Arithmetic Progression Problem

[anemone]

Find three irreducible fractions $\dfrac{a}{d}$, $\dfrac{b}{d}$ and $\dfrac{c}{d}$ that form an arithmetic progression, if $\dfrac{b}{a}=\dfrac{1+a}{1+d}$, $\dfrac{c}{b}=\dfrac{1+b}{1+d}$.

 

[mente oscura]

Find three irreducible fractions $\dfrac{a}{d}$, $\dfrac{b}{d}$ and $\dfrac{c}{d}$ that form an arithmetic progression, if $\dfrac{b}{a}=\dfrac{1+a}{1+d}$, $\dfrac{c}{b}=\dfrac{1+b}{1+d}$.

Hello.

Spoiler

$$If \ a<d \rightarrow{}a>b>c$$

$$a<d \rightarrow a+1<d+1$$

Same "c".

$$k=a-b, k=$$reason of the arithmetic progression.

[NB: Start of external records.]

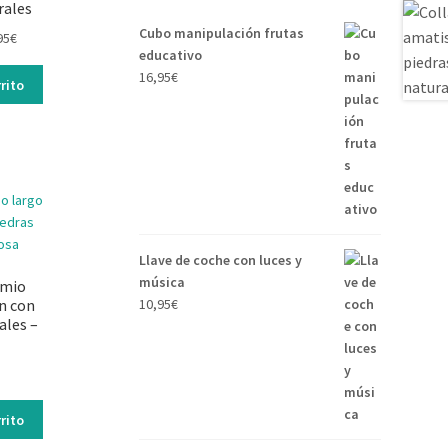
rales
Cubo manipulación frutas
El
95
€
educativo
io
precio
16,95
€
nal
actual
rito
es:
€.
10,95€.
Llave de coche con luces y
música
emio
10,95
€
n con
ales –
rito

$$k=a-\dfrac{a^2+a}{d+1}=\dfrac{ad-a^2}{d+1}$$

$$b-k=c \rightarrow{}b-\dfrac{ad-a^2}{d+1}=\dfrac{b^2+b}{d+1}$$

Resolving:

$$a^2-ad-b^2+bd=0$$

$$a=\dfrac{d \pm \sqrt{d^2+4b^2-4bd}}{2}$$

$$a=\dfrac{d \pm \sqrt{(d-2b)^2}}{2}$$

$$a=d-b \ or \ a=b$$

$$a=d-b \rightarrow{}d=a+b$$

$$\dfrac{b}{a}=\dfrac{1+a}{1+a+b} \rightarrow{}a^2+a=b^2+b+ab$$

$$a=\dfrac{(b-1) \pm \sqrt{(b-1)^2+4b^2+4b}}{2}$$

$$(b-1)^2+4b^2+4b=5b^2+2b+1=T^2$$

$$For \ b=2, T=5$$

$$a=3, b=2, c=1, d=5$$

Regards.

 

[anemone]

Thanks for participating, mente oscura! Your answer is correct, bravo!